Ce n’est pas tout. S’il est vrai que nous mettons du nôtre dans toutes nos images, qu’elles portent la marque de l’ouvrier, il est encore plus vrai que l’artiste donne à l’œuvre qu’il a patiemment travaillée la forme de son esprit et pour ainsi dire la couleur de son âme. Tout objet se présente à l’imagination sous des aspects multiples et infiniment divers ; d’habitude, ce que nous y voyons nettement, c’est ce que nous aimons voir, car pour connaître, il faut aimer. Réduits à nous-mêmes, à notre propre fonds, nous n’aurions qu’une manière d’interpréter et de comprendre les choses ; mais les grands artistes ayant le don de nous communiquer leurs sensations, il ne tient qu’à eux de nous faire voir le monde de cent façons différentes, et il se fait en nous une multiplication des êtres plus miraculeuse que celle des cinq pains.

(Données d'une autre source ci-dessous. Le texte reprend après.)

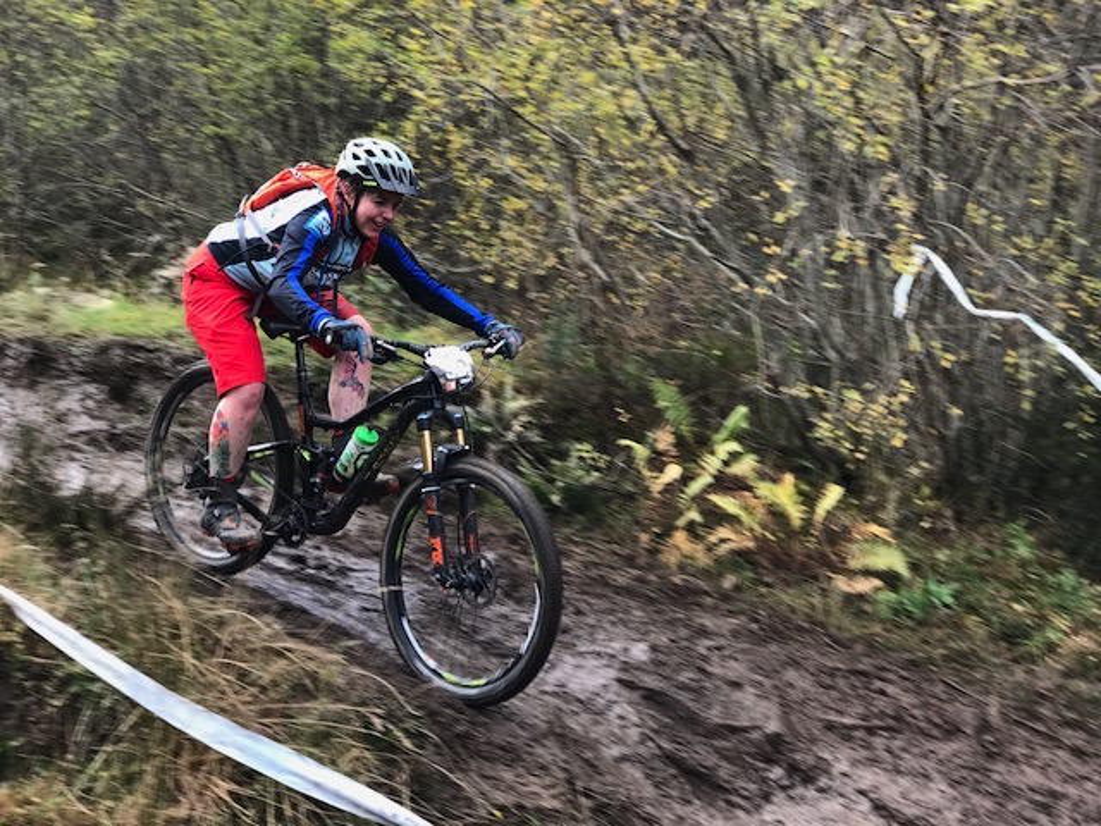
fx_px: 1813
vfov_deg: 25.7
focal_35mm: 57
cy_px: 413
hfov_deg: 33.8
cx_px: 550
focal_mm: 6.6
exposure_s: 1/50
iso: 20
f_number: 2.8
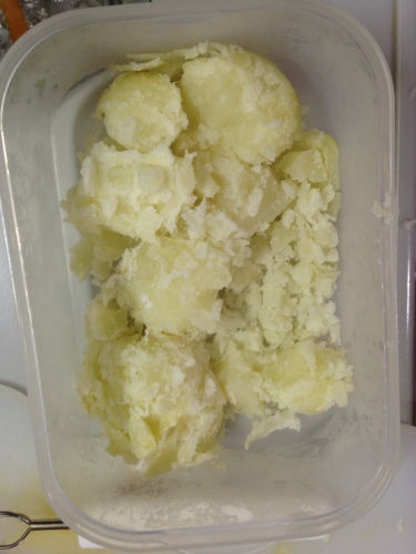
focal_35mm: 33
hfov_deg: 42.9
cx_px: 208
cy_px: 277
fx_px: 529
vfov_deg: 55.4
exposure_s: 1/20
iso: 100
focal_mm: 4.12
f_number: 2.4
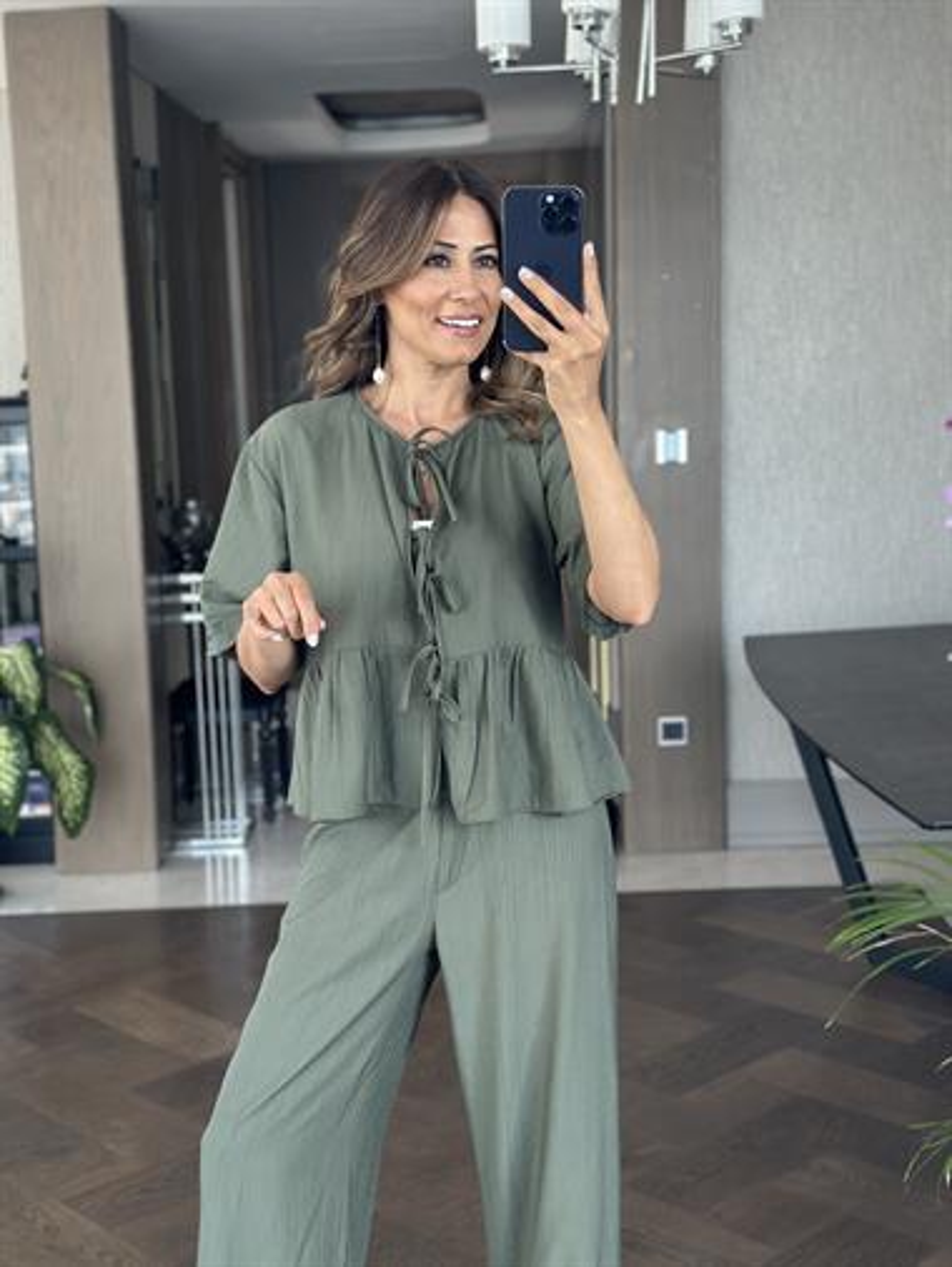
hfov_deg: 30.3
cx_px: 476
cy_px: 634
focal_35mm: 48
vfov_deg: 39.6
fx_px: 1759
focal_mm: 6.86
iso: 125
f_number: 1.78
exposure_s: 1/114
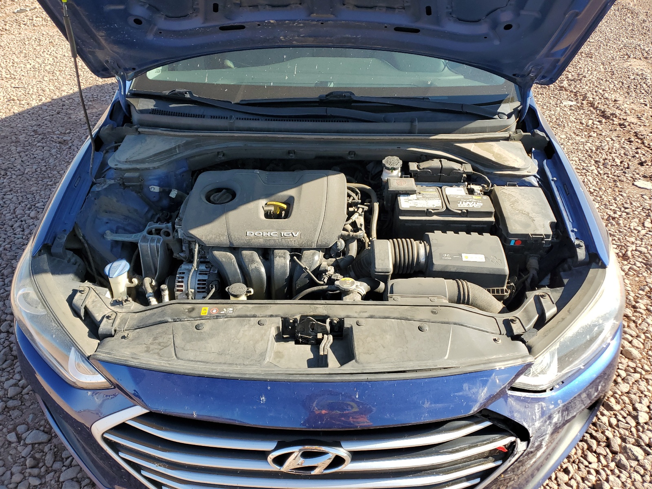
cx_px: 326
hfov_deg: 67.3
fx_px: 490
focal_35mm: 26
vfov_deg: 53.1
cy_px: 244
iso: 50
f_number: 1.5
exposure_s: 1/1000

« — La manière de voir les arbres, médisait un de nos meilleurs peintres, change deux ou trois fois au moins par siècle, à plus forte raison l’idée qu’on se fait de la figure humaine. » — Les arbres de Corot ne sont pas ceux de Rousseau, et les arbres de Rousseau sont très différens de ceux de Fragonard, de Boucher, de Watteau, de Poussin ou de Ruysdaël. Le sentiment du divin tel qu’il se manifeste ou dans le Parthénon ou dans la Sainte-Chapelle, la femme vue par Michel-Ange ou par Botticelli, par un sculpteur égyptien ou par Corrège, par Rubens ou par Jean Goujon, l’amour senti par Mozart ou par Gluck, la lumière comme la comprenait Rembrandt ou comme l’aimait Véronèse, les rois tels qu’ils apparaissaient à Racine ou à Shakspeare ou à Calderon, — que votre imagination soit une cire complaisante, elle recevra toutes ces empreintes.